[Chart interpretation exercises]
-- -- --

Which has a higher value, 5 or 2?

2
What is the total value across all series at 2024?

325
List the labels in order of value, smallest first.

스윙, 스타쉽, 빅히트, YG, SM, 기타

-- -- --

§ **What to do**: Copy out every line above, word for word.

§ **Answer below**:
Which has a higher value, 5 or 2?

2
What is the total value across all series at 2024?

325
List the labels in order of value, smallest first.

스윙, 스타쉽, 빅히트, YG, SM, 기타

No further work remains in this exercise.